**Assigned task**:
List every line in this data where the string "Fevral" occurs.

**Entries provided**:
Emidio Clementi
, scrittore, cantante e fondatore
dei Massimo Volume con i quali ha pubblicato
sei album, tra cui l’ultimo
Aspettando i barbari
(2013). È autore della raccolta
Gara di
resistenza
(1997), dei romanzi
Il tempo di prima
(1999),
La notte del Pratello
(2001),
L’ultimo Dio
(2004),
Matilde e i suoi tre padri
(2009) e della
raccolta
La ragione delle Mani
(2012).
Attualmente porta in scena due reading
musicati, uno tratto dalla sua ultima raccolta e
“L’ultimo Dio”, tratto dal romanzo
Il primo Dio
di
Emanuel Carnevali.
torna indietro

---

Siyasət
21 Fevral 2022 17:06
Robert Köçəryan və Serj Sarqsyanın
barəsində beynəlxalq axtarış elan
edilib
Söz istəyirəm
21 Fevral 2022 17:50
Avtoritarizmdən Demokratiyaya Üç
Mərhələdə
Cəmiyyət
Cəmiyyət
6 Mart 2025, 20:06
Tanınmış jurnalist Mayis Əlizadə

**Result of this exercise**:
21 Fevral 2022 17:06
21 Fevral 2022 17:50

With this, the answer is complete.